How to Talk to Your Kids about Divorce
Although divorce is hard on every family member, kids often carry the heaviest load and need to most time to come to grips with what is happening. While there is likely nothing you can do to make things seem totally okay or normal during a divorce, there are strategies you can use when explaining the situation to your children to make the divorce process feel less daunting and traumatic.
Every family is different, as is every child, so there is no "right way" to talk to your children about your divorce. That said, we offer these suggestions for when you approach the subject.

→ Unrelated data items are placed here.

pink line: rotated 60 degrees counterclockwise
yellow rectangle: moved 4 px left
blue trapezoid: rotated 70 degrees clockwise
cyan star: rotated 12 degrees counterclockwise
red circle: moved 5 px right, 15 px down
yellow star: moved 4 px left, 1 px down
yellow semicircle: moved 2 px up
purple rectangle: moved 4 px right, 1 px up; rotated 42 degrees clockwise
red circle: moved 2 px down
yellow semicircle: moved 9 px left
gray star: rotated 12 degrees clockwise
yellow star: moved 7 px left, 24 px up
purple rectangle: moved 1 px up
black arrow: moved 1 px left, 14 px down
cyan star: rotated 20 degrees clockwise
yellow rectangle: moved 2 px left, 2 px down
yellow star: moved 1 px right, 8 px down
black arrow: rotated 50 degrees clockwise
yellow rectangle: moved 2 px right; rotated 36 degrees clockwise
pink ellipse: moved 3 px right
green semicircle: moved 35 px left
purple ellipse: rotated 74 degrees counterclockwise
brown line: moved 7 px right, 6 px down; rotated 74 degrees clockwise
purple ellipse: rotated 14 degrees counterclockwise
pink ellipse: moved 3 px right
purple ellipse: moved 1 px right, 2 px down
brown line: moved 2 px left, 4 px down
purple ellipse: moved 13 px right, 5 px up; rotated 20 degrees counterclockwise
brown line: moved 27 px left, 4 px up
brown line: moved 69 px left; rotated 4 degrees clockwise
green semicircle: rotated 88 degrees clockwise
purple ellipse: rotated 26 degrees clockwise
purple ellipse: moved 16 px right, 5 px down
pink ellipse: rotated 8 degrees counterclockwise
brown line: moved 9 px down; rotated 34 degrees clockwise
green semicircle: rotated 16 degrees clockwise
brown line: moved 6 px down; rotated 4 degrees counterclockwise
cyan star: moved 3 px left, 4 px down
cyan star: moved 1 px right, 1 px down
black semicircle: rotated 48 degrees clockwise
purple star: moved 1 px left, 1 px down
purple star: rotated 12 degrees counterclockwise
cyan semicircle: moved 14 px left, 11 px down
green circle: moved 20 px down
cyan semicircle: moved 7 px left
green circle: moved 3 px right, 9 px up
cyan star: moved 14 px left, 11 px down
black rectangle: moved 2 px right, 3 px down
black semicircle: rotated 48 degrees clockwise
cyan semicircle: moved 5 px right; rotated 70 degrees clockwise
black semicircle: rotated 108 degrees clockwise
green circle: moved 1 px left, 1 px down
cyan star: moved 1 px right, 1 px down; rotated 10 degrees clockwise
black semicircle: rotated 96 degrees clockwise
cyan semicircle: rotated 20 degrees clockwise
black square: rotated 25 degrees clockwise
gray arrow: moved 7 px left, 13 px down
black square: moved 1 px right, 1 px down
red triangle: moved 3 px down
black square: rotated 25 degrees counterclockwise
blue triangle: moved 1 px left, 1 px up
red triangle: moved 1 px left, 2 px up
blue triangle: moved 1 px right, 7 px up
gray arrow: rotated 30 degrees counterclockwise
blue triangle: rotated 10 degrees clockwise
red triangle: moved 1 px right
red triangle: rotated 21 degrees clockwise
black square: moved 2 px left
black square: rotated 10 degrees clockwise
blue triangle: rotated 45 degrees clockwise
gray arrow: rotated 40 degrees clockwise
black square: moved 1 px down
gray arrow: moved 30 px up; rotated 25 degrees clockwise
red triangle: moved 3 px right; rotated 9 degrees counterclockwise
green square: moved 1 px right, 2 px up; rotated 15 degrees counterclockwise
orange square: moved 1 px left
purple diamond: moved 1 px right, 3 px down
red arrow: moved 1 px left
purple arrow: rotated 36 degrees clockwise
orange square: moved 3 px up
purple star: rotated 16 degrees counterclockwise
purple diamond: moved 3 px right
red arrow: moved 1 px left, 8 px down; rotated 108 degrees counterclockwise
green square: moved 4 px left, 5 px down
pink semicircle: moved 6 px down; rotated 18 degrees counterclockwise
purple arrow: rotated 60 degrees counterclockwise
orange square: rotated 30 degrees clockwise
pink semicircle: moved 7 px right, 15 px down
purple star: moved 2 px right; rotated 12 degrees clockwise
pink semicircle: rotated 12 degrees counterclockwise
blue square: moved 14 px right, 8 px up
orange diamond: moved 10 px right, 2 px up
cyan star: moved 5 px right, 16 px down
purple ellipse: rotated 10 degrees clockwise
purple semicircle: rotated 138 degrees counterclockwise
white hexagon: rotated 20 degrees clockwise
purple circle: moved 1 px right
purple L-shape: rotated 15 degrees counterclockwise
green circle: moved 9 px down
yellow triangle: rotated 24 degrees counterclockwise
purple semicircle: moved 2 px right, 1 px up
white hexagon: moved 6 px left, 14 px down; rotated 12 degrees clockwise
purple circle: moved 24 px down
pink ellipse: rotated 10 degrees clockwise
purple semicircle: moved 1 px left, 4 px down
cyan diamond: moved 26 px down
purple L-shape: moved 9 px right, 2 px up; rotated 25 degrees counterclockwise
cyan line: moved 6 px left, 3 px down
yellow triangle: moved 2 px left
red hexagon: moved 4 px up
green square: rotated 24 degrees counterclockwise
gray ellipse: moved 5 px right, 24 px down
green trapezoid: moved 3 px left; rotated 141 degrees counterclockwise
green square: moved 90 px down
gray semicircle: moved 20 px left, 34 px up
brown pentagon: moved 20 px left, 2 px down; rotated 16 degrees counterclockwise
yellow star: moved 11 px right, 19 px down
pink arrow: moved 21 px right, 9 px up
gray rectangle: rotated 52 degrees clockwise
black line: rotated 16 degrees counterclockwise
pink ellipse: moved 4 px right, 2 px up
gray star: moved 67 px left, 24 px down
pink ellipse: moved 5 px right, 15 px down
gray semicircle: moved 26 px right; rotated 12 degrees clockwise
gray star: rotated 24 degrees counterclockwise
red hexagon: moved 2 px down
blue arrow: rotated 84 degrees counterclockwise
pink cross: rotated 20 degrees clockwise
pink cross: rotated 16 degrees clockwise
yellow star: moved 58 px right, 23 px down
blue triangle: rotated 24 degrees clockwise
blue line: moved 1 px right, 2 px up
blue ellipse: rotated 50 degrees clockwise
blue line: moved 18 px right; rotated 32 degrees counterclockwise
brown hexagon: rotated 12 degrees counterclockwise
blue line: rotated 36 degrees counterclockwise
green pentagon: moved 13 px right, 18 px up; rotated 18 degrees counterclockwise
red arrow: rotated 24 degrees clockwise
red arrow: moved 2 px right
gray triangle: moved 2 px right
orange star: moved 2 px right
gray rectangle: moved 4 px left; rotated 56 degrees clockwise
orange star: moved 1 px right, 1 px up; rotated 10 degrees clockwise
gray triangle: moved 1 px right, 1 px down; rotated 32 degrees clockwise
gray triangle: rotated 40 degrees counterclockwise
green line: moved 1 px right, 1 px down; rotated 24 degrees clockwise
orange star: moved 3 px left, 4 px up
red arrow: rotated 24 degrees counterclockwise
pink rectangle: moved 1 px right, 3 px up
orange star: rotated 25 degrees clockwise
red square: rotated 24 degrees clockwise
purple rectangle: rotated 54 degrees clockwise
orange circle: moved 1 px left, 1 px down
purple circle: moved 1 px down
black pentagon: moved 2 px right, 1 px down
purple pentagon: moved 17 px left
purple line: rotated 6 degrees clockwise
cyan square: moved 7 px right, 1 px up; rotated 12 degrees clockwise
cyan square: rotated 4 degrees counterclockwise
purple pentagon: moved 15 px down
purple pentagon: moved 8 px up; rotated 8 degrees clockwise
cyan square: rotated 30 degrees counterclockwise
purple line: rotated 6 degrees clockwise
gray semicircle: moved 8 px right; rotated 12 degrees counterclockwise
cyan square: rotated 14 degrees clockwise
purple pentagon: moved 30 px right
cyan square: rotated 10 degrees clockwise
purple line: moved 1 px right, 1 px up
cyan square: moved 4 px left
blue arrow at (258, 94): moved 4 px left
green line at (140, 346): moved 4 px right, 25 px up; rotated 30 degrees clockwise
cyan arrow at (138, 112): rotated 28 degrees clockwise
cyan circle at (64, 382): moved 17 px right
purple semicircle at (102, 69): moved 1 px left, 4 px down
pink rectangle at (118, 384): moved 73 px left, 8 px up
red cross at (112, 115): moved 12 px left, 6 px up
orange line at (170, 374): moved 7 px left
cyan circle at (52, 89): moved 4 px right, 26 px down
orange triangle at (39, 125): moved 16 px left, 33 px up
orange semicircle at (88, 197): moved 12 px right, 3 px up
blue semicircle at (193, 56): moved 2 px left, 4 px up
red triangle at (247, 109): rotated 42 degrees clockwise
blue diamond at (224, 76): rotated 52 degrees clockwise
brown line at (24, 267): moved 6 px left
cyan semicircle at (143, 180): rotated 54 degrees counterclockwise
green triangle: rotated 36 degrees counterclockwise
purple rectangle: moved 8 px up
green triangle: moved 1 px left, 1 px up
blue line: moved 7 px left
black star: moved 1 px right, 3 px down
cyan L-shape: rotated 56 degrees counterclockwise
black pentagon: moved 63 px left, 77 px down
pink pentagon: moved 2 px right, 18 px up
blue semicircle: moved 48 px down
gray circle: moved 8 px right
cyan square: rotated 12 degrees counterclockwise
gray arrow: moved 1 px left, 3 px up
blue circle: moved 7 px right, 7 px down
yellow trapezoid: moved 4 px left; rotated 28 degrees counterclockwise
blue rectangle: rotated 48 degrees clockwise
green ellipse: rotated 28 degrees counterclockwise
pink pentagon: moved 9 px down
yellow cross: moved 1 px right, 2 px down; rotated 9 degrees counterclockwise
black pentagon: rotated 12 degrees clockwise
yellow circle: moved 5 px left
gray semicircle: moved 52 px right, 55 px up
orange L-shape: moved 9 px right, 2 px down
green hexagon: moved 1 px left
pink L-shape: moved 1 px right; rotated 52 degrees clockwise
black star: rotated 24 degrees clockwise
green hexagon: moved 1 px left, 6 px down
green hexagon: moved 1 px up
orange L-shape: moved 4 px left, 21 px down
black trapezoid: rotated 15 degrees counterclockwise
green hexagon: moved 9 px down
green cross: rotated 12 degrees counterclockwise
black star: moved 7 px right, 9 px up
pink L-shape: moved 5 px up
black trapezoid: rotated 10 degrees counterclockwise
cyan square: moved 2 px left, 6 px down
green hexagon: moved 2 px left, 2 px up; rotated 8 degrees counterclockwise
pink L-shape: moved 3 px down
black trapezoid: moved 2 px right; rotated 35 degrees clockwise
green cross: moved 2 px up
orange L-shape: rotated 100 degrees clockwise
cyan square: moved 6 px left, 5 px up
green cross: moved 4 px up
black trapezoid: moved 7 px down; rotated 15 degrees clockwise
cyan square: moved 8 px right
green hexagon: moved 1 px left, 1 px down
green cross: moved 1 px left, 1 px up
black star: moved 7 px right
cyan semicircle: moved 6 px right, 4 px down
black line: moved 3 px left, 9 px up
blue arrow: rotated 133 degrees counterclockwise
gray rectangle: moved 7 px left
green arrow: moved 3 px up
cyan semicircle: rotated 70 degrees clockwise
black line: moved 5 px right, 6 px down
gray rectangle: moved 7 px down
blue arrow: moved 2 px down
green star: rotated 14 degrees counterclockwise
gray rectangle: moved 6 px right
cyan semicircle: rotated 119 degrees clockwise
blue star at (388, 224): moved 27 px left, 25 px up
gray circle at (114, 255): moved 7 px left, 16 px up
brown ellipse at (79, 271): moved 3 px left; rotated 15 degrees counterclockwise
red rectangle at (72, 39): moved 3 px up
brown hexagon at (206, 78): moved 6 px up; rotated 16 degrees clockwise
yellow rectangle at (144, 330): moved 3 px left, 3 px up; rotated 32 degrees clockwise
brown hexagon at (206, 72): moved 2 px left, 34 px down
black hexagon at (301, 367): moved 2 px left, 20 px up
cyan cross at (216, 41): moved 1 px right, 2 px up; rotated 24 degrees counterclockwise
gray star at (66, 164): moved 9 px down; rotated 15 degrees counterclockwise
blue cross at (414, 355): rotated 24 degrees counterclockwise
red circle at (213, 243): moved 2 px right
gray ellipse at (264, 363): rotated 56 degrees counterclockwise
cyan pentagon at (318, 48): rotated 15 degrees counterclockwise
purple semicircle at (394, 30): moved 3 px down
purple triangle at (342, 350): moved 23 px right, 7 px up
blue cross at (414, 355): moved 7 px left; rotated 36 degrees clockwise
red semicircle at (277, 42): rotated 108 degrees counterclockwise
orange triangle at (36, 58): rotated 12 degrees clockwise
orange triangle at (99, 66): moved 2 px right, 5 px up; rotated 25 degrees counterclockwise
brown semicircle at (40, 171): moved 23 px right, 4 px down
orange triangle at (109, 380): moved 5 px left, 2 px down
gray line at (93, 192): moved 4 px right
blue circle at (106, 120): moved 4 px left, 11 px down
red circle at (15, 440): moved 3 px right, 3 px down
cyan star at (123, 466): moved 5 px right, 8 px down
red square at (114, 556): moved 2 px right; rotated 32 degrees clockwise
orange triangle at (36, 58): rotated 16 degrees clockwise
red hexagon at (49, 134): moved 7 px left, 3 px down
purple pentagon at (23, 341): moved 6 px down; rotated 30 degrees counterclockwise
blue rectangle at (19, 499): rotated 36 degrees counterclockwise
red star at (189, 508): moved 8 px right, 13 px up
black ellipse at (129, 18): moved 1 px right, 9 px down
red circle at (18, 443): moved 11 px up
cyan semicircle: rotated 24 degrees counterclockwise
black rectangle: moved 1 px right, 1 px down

Keep it simple and factual.
Whether your child is a toddler or a high schooler, keep your communication simple and straightforward. The kids don't need to be dragged through the mudslide of details that led your relationship to this point. Give them the information they need to know that's relevant to them; don't regale the entire backstory of how your marriage deteriorated over time. Doing so could make them feel as if they played a role in their parents' split when, in reality, this is between you and your spouse.
Do not appear to place blame on the other parent or criticize them. Even if it's not your intention, this can make the child feel they must choose sides. Remember, your kids are "one-half" your ex. If you make them feel like something is wrong with their other parent, they can internalize it and believe something is wrong with them.
Unify your approach.
If possible and practical (which often, it may not be), discuss your divorce with your spouse physically in the room. This presents a unified front and shows the kids that, although things are changing, you are both still their parents. The two of you can still make and follow through on parental decisions. It's important to act and present yourselves like the responsible, capable adults that you were before the split. This reaffirms to your children that their reality hasn't turned upside down. Remind them you love and adore them, and you don't expect them to compartmentalize their lives. Yes, they might now have two homes, but they still have just one life. Encourage them to celebrate BOTH parents without fear that the other might suffer hurt feelings or resentment.
Related: Create Your Own Co-Parenting Plan
Encourage your kids to share their feelings.
While you are the one bringing new and consequential information to the table, you shouldn't be doing all of the talking. Your children may have questions as well as initial reactions. Listen to them. Reassure them that it's okay to feel the way they do. Support them, and let them know you will get through this together.
Check in with the kids periodically to see how they're doing and if they have any questions. For young children, we often suggest that you include them in setting up their new room or home, making it exciting as opposed to upsetting. (That said, they still might be sad, and sad is OK. It's just one step in a journey that will make them more resilient and more bonded to you.)
Avoid letting your emotions drive the conversation.
Your children will look to you for cues about how to react to the situation. If they see you getting emotional, it may worsen things for them or even frighten them. Avoid exacerbating what is already a hard situation. Do your best to remain calm and reassuring when explaining the divorce.
Although a lot will be changing, you are both still their parents. You both still love them, and that will never change. Make sure they know that.
Do not involve the kids any more than necessary in the divorce. This can be a scary time for children. It can feel like the world they knew is gone for good. Reassure them that this is not the case ... that in the end, things will be alright.